- Bleeding Disorders Awareness Month is celebrating during the month of March.
- April 17, 2019 is World Hemophilia Day.
- Bleeding disorders prevent the blood from clotting, which can result in having a prolonged bleeding episode.
- Hemophilia, the most commonly known bleeding disorder, was first discovered in the 10th century, when physicians began to look deeper into the cases of various people, especially men and boys, who bled to death from seemingly minor injuries.
- Bleeding disorders are complex and require collaboration from doctors, nurses, physical therapists, geneticists and social workers to provide treatment.
- There are at least fifteen different bleeding disorders including hemophilia, von Willebrand’s Disease and rare factor deficiencies.

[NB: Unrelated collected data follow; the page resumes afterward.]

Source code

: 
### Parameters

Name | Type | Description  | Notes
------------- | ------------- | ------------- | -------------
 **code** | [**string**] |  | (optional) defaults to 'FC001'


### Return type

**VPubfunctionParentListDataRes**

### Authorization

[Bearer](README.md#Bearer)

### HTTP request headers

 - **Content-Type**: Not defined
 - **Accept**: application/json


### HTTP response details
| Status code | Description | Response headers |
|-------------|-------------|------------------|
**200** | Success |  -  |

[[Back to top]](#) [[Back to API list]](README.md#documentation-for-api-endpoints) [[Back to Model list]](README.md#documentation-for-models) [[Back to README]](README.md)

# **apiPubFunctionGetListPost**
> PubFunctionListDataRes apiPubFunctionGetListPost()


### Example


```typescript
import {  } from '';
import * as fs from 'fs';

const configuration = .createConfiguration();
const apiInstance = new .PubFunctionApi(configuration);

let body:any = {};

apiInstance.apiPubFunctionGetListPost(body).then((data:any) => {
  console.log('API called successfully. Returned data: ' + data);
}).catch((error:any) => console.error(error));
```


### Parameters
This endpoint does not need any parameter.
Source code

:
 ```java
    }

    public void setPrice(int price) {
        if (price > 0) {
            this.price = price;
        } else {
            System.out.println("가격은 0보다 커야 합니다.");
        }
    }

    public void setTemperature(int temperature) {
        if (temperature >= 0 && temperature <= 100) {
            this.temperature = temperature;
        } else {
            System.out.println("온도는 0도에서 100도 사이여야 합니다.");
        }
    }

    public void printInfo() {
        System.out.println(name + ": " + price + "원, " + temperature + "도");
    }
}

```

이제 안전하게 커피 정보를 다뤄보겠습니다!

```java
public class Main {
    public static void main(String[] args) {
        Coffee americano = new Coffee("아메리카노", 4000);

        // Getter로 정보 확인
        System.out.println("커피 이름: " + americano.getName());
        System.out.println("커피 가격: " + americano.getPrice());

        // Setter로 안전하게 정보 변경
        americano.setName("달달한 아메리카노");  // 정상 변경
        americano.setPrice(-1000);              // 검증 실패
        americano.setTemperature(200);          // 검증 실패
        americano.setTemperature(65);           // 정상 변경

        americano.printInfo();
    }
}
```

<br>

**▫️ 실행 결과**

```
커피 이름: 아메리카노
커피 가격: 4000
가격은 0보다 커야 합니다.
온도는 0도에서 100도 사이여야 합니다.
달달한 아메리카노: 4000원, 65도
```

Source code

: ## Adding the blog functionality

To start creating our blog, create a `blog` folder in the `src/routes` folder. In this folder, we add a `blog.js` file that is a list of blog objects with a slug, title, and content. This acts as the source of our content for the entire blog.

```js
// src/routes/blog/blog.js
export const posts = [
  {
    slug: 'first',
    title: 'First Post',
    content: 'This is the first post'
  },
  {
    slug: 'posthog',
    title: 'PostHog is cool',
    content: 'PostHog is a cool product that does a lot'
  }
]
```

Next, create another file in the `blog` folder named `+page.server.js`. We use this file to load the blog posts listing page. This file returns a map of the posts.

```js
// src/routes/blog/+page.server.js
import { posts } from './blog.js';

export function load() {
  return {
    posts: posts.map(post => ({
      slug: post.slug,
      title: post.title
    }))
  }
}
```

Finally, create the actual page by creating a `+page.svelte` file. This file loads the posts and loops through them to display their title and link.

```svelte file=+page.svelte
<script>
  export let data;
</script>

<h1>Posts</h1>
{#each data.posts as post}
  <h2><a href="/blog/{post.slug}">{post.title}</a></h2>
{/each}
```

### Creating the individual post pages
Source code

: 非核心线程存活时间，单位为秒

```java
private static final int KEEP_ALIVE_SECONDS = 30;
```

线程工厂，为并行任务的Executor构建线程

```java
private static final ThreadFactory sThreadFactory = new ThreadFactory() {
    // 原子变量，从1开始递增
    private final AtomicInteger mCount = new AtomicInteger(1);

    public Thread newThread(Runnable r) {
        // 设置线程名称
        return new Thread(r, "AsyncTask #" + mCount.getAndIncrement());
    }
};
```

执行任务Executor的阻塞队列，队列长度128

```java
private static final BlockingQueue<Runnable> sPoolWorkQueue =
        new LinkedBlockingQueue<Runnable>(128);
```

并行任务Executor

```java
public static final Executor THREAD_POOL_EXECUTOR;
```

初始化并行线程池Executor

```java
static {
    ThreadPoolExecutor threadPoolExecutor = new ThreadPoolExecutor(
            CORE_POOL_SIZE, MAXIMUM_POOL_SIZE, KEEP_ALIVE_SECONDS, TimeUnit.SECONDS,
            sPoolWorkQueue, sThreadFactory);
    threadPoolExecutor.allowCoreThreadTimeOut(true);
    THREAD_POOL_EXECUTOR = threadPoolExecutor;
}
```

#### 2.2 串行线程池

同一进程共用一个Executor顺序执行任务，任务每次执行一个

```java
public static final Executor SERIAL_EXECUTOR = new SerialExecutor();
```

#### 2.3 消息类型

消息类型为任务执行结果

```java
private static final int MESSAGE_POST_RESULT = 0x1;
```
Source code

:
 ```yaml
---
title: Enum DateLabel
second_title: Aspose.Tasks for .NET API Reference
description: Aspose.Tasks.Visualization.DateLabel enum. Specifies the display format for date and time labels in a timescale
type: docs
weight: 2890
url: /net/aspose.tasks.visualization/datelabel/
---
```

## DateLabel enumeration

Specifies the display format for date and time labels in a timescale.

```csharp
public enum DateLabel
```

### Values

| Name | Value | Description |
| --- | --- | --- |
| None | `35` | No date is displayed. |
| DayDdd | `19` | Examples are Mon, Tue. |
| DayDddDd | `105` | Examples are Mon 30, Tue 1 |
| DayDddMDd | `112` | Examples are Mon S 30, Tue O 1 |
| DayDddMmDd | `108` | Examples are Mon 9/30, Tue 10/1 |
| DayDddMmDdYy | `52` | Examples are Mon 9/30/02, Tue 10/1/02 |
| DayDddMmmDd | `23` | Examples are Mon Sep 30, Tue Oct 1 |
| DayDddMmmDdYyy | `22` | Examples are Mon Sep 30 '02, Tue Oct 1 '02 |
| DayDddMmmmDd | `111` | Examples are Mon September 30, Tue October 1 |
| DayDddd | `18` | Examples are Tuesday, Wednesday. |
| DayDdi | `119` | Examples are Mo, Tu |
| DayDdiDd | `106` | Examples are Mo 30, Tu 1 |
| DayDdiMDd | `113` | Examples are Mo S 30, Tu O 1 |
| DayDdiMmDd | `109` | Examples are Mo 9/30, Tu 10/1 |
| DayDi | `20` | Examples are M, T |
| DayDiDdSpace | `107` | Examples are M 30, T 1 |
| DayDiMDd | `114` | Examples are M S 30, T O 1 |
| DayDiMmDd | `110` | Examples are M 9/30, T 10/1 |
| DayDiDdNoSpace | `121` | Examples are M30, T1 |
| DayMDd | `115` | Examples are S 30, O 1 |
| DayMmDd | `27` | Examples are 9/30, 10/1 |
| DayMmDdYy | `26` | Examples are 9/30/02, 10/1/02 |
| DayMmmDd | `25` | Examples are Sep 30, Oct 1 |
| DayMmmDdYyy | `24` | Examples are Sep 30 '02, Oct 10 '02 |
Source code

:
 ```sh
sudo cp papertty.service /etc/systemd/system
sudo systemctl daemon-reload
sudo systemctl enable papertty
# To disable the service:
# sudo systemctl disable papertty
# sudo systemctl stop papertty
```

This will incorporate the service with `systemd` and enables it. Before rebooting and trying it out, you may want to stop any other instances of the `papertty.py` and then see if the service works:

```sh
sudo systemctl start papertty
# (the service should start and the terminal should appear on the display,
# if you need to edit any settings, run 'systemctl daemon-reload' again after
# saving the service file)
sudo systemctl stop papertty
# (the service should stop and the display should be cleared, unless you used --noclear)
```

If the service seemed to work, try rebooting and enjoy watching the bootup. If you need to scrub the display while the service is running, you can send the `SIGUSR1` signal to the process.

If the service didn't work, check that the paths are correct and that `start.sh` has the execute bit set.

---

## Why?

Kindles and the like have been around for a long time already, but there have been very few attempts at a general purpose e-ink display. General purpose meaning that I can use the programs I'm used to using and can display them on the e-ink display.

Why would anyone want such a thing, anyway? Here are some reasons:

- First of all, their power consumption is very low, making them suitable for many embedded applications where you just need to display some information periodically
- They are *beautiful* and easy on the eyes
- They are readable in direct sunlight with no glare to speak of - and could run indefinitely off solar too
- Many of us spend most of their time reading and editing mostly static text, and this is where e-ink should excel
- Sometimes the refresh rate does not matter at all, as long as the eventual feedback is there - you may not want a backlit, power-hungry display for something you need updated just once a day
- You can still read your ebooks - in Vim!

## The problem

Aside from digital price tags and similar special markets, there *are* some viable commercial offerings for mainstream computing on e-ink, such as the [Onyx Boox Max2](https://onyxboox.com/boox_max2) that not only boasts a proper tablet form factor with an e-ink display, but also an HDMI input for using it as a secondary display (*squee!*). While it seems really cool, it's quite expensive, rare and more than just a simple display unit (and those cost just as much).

- Hemophilia affects 1 in 5,000 male births. The Center for Disease Control (CDC) estimates that about 20,000 people live in the U.S. with hemophilia. Hemophilia is usually an inherited bleeding disorder, which can lead to spontaneous bleeding as well as bleeding following an injury or surgery. It can also cause bleeding in the joints, causing chronic swelling and pain.
- Von Willebrand’s Disease occurs in both men and women, and affects 1.4 million people in the U.S. Symptoms include frequent or hard to stop nosebleeds, easy bruising, longer than typical bleeding after injury, and heavy menstrual bleeding in women.
- The National Hemophilia Foundation (NHF) is the leading/largest/only national nonprofit organization dedicated to finding better treatments and cures for bleeding disorders and to prevent complications of these disorders through education, advocacy, and research.